> _Requirement_
Nothing but the lines from the one containing "Черусти-Уршельский: то…" through the last line of the records belongs in the answer, copied exactly and with the pictures left out.

(Data records Opens)

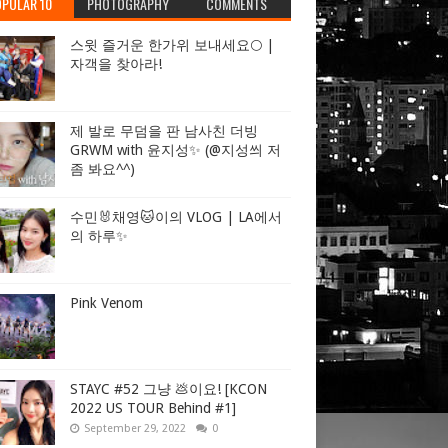
PULAR 10
PHOTOGRAPHY
COMMENTS
스윗 즐거운 한가위 보내세요🌕 |
자객을 찾아라!
제 발로 무덤을 판 남사친 더빙
GRWM with 윤지성✨ (@지성씌 저
좀 봐요^^)
수민🐰채영🐱이의 VLOG | LA에서
의 하루✨
Pink Venom
STAYC #52 그냥 💩이요! [KCON
2022 US TOUR Behind #1]
September 29, 2022
0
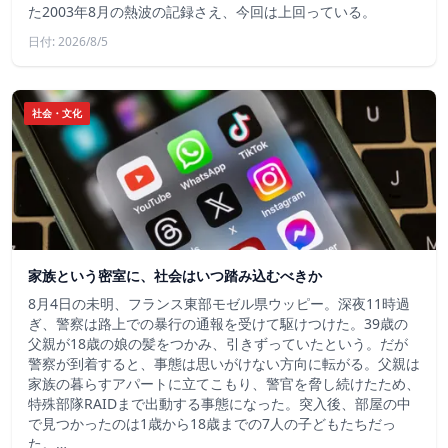
た2003年8月の熱波の記録さえ、今回は上回っている。
日付: 2026/8/5
社会・文化
家族という密室に、社会はいつ踏み込むべきか
8月4日の未明、フランス東部モゼル県ウッピー。深夜11時過
ぎ、警察は路上での暴行の通報を受けて駆けつけた。39歳の
父親が18歳の娘の髪をつかみ、引きずっていたという。だが
警察が到着すると、事態は思いがけない方向に転がる。父親は
家族の暮らすアパートに立てこもり、警官を脅し続けたため、
特殊部隊RAIDまで出動する事態になった。突入後、部屋の中
で見つかったのは1歳から18歳までの7人の子どもたちだっ
た。…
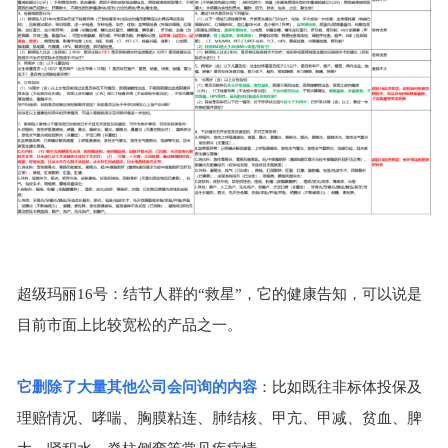
超级玛丽
16
号：结节人群的“救星”，它的健康告知，可以说是
目前市面上比较宽松的产品之一。
它删除了大量其他公司会问询的内容
：比如
既往非标体投保及
理赔情况
、
哮喘、胸膜粘连、肺结核、甲亢、甲减、贫血、脾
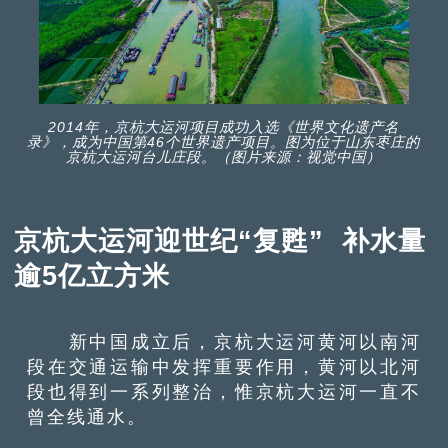
2014年，京杭大运河项目成功入选《世界文化遗产名
录》，成为中国第46个世界遗产项目。图为位于山东枣庄的
京杭大运河台儿庄段。（图片来源：视觉中国）
京杭大运河迎世纪“复甦” 补水量
逾5亿立方米
新中国成立后，京杭大运河黄河以南河
段在交通运输中发挥重要作用，黄河以北河
段也得到一系列整治，惟京杭大运河一直不
曾全线通水。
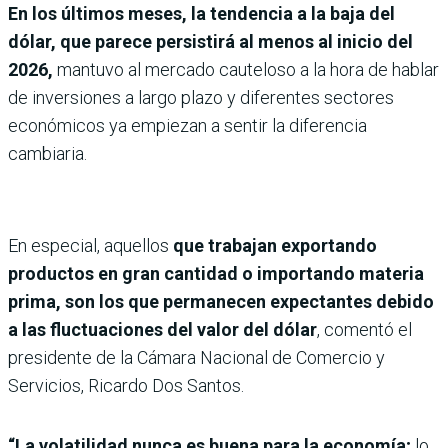
En los últimos meses, la tendencia a la baja del
dólar, que parece persistirá al menos al inicio del
2026,
mantuvo al mercado cauteloso a la hora de hablar
de inversiones a largo plazo y diferentes sectores
económicos ya empiezan a sentir la diferencia
cambiaria.
En especial, aquellos
que trabajan exportando
productos en gran cantidad o importando materia
prima, son los que permanecen expectantes debido
a las fluctuaciones del valor del dólar
, comentó el
presidente de la Cámara Nacional de Comercio y
Servicios, Ricardo Dos Santos.
“La volatilidad nunca es buena para la economía;
lo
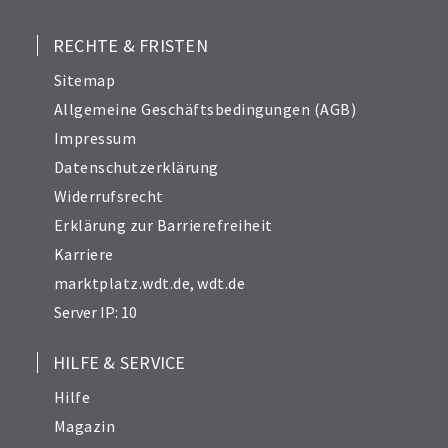
RECHTE & FRISTEN
Sitemap
Allgemeine Geschäftsbedingungen (AGB)
Impressum
Datenschutzerklärung
Widerrufsrecht
Erklärung zur Barrierefreiheit
Karriere
marktplatz.wdt.de
,
wdt.de
Server IP: 10
HILFE & SERVICE
Hilfe
Magazin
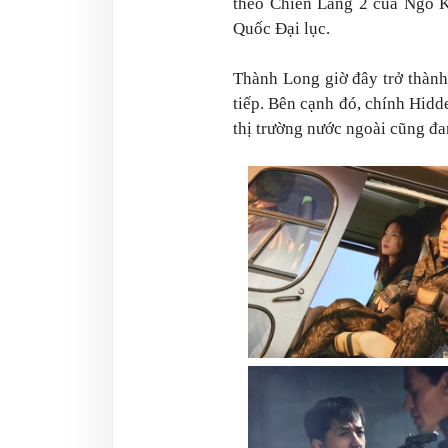
theo
Chiến Lang 2
của Ngô K
Quốc Đại lục.
Thành Long giờ đây trở thành 
tiếp. Bên cạnh đó, chính
Hidd
thị trường nước ngoài cũng đa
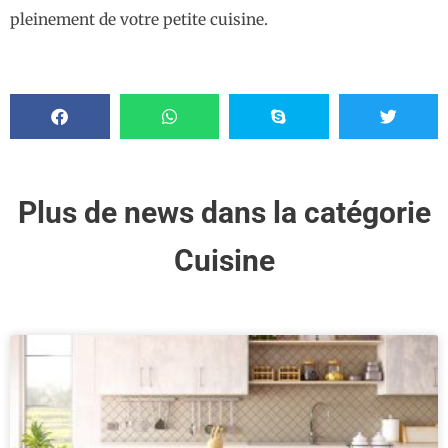
pleinement de votre petite cuisine.
Plus de news dans la catégorie
Cuisine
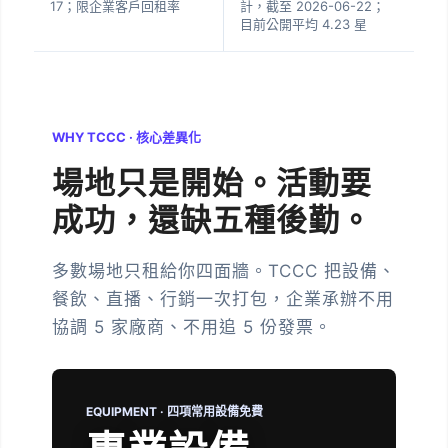
17；限企業客戶回租率
計，截至 2026-06-22；
目前公開平均 4.23 星
WHY TCCC · 核心差異化
場地只是開始。
活動要
成功，還缺五種後勤。
多數場地只租給你四面牆。TCCC 把設備、
餐飲、直播、行銷一次打包，企業承辦不用
協調 5 家廠商、不用追 5 份發票。
EQUIPMENT · 四項常用設備免費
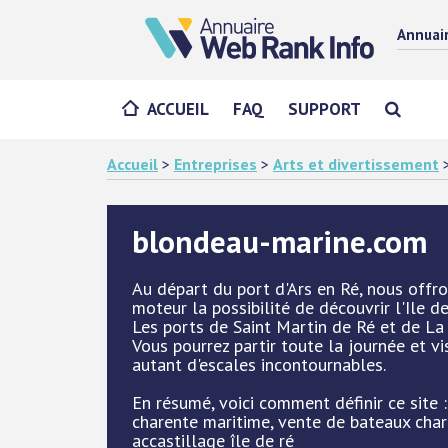
Annuai
ACCUEIL
FAQ
SUPPORT
Accueil
>
Entreprises
>
Arts et divertissement
blondeau-marine.com
Au départ du port d'Ars en Ré, nous offr
moteur la possibilité de découvrir l'Ile d
Les ports de Saint Martin de Ré et de La
Vous pourrez partir toute la journée et visi
autant d'escales incontournables.
En résumé, voici comment définir ce site 
charente maritime, vente de bateaux char
accastillage île de ré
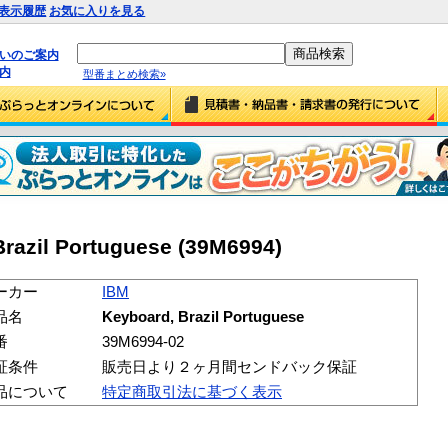
表示履歴
お気に入りを見る
払いのご案内
内
型番まとめ検索»
razil Portuguese (39M6994)
ーカー
IBM
品名
Keyboard, Brazil Portuguese
番
39M6994-02
証条件
販売日より２ヶ月間センドバック保証
品について
特定商取引法に基づく表示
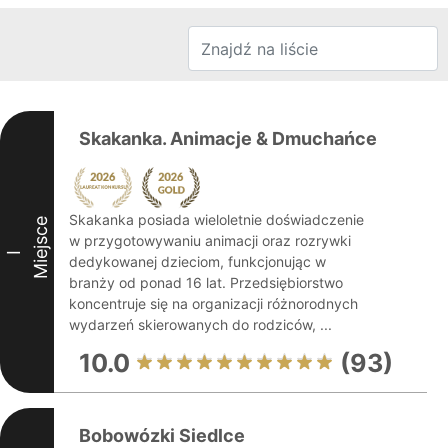
Skakanka. Animacje & Dmuchańce
Skakanka posiada wieloletnie doświadczenie
Miejsce
w przygotowywaniu animacji oraz rozrywki
I
dedykowanej dzieciom, funkcjonując w
branży od ponad 16 lat. Przedsiębiorstwo
koncentruje się na organizacji różnorodnych
wydarzeń skierowanych do rodziców, ...
10.0
(93)
Bobowózki Siedlce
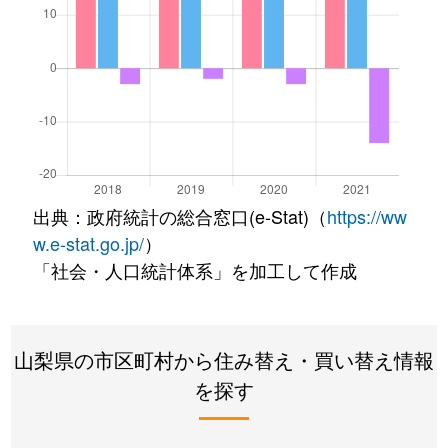
出典：政府統計の総合窓口(e-Stat)（
https://ww
w.e-stat.go.jp/
）
「社会・人口統計体系」を加工して作成
山梨県の市区町村から住み替え・買い替え情報
を探す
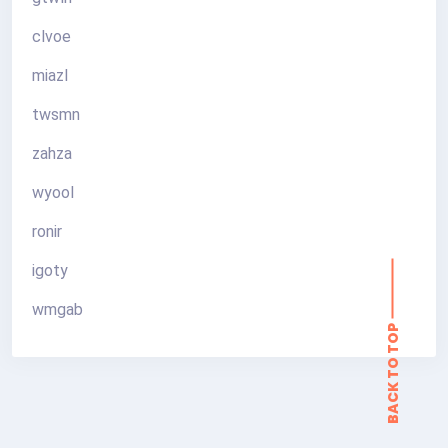
clvoe
miazl
twsmn
zahza
wyool
ronir
igoty
BACK TO TOP
wmgab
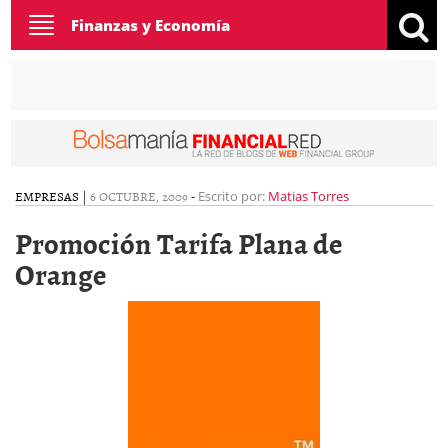
Toggle
Finanzas y Economía
navigation
EMPRESAS
|
6 OCTUBRE, 2009
-
Escrito por:
Matias Torres
Promoción Tarifa Plana de
Orange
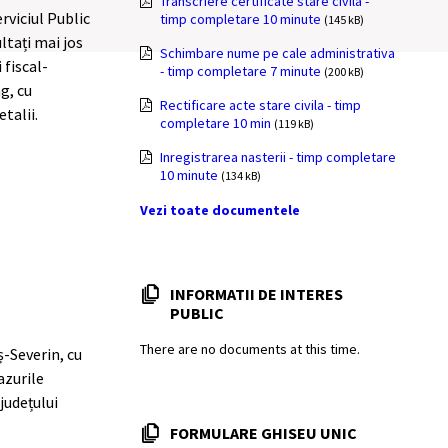
Transcriere certificate stare civila -
rviciul Public
timp completare 10 minute
(145 kB)
tați mai jos
Schimbare nume pe cale administrativa
fiscal-
- timp completare 7 minute
(200 kB)
g, cu
Rectificare acte stare civila - timp
talii.
completare 10 min
(119 kB)
Inregistrarea nasterii - timp completare
10 minute
(134 kB)
Vezi toate documentele
INFORMATII DE INTERES
PUBLIC
There are no documents at this time.
-Severin, cu
azurile
județului
FORMULARE GHISEU UNIC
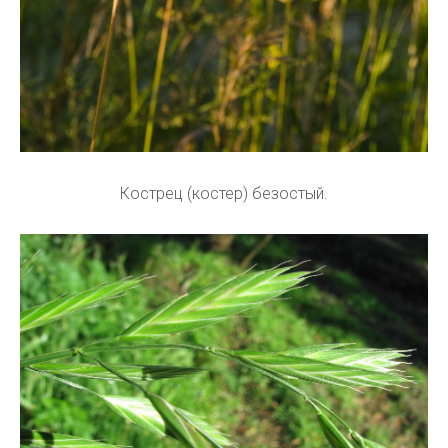
Кострец (костер) безостый.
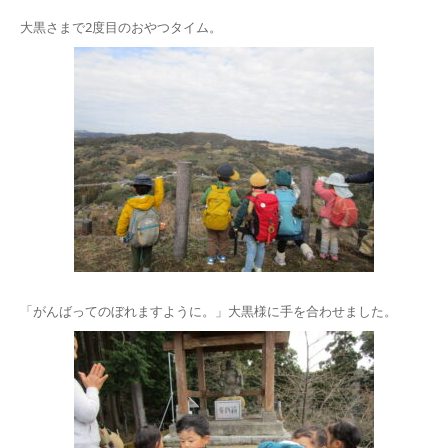
大黒さまで2度目のおやつタイム。
「がんばってのぼれますように。」大黒様に手を合わせました。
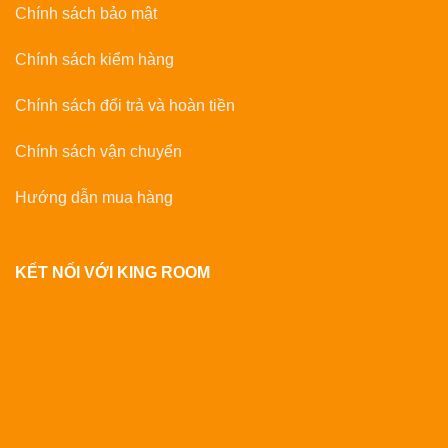
Chính sách bảo mật
Chính sách kiểm hàng
Chính sách đổi trả và hoàn tiền
Chính sách vận chuyển
Hướng dẫn mua hàng
KẾT NỐI VỚI KING ROOM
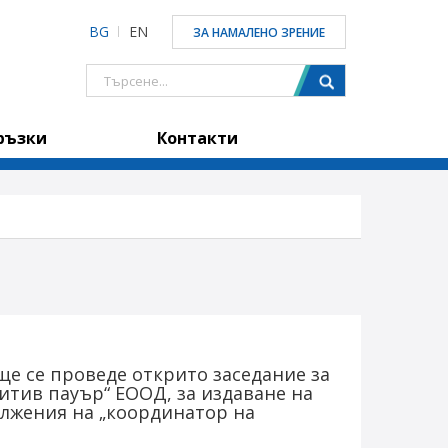
BG
EN
ЗА НАМАЛЕНО ЗРЕНИЕ
ръзки
Контакти
 4 ще се проведе открито заседание за
нитив пауър“ ЕООД, за издаване на
ължения на „координатор на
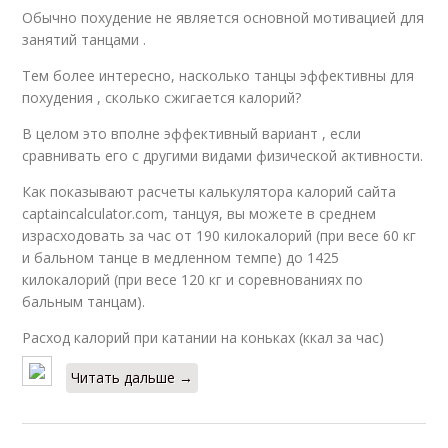
Обычно похудение не является основной мотивацией для
занятий танцами .
Тем более интересно, насколько танцы эффективны для
похудения , сколько сжигается калорий?
В целом это вполне эффективный вариант , если
сравнивать его с другими видами физической активности.
Как показывают расчеты калькулятора калорий сайта
captaincalculator.com, танцуя, вы можете в среднем
израсходовать за час от 190 килокалорий (при весе 60 кг
и бальном танце в медленном темпе) до 1425
килокалорий (при весе 120 кг и соревнованиях по
бальным танцам).
Расход калорий при катании на коньках (ккал за час)
Читать дальше →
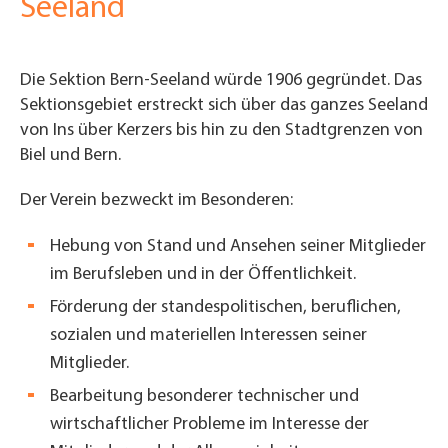
Seeland
Die Sektion Bern-Seeland würde 1906 gegründet. Das
Sektionsgebiet erstreckt sich über das ganzes Seeland
von Ins über Kerzers bis hin zu den Stadtgrenzen von
Biel und Bern.
Der Verein bezweckt im Besonderen:
Hebung von Stand und Ansehen seiner Mitglieder
im Berufsleben und in der Öffentlichkeit.
Förderung der standespolitischen, beruflichen,
sozialen und materiellen Interessen seiner
Mitglieder.
Bearbeitung besonderer technischer und
wirtschaftlicher Probleme im Interesse der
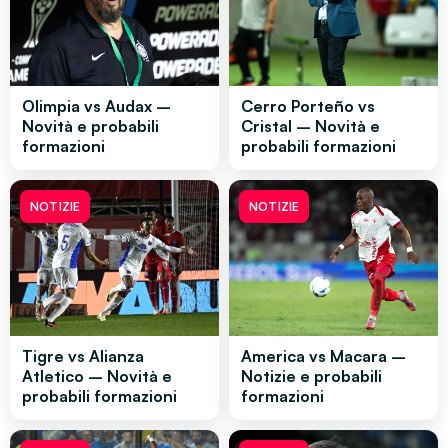
Olimpia vs Audax –
Cerro Porteño vs
Novità e probabili
Cristal – Novità e
formazioni
probabili formazioni
NOTIZIE
NOTIZIE
Tigre vs Alianza
America vs Macara –
Atletico – Novità e
Notizie e probabili
probabili formazioni
formazioni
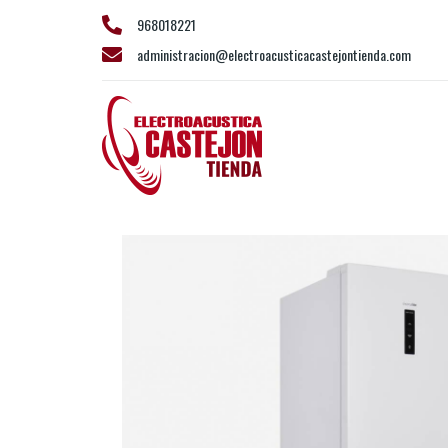
968018221
administracion@electroacusticacastejontienda.com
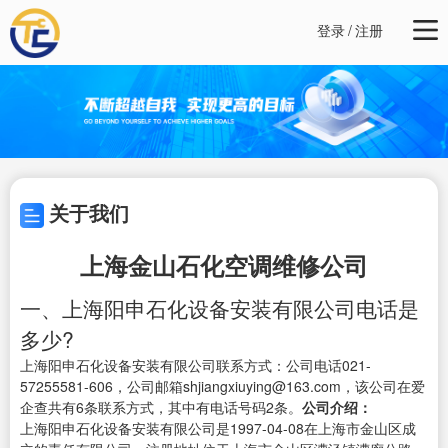
登录
/
注册
关于我们
上海金山石化空调维修公司
一、上海阳申石化设备安装有限公司电话是
多少?
上海阳申石化设备安装有限公司联系方式：公司电话021-
57255581-606，公司邮箱shjiangxiuying@163.com，该公司在爱
企查共有6条联系方式，其中有电话号码2条。
公司介绍：
上海阳申石化设备安装有限公司是1997-04-08在上海市金山区成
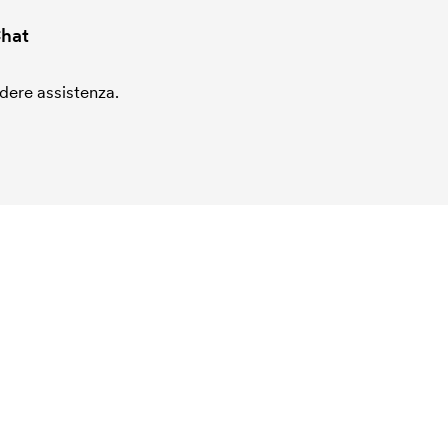
hat
edere assistenza.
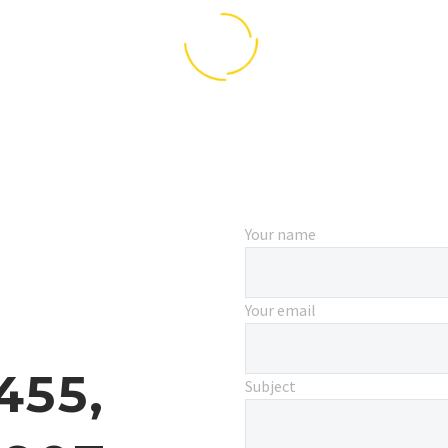
SUSPENDISSE LOBORTIS
Your name
(DEMO)
Your email
455,
Subject
BUSINESS BUILDING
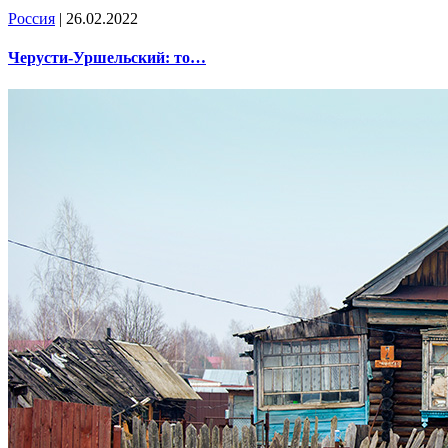
Россия
| 26.02.2022
Черусти-Уршельский: то…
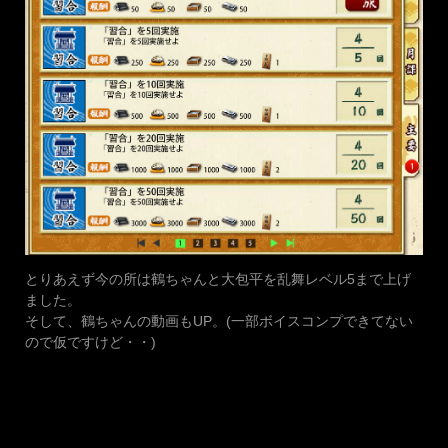
とりあえず今の所は鶴ちゃんと大包平を乱舞レベル5まで上げ
ました。
そして、鶴ちゃんの動画もUP。(一部ボイスコンプできてない
ので仮ですけど・・)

(Data records Closes)

> _Expected answer_
Черусти-Уршельский: то…
とりあえず今の所は鶴ちゃんと大包平を乱舞レベル5まで上げ
ました。
そして、鶴ちゃんの動画もUP。(一部ボイスコンプできてない
ので仮ですけど・・)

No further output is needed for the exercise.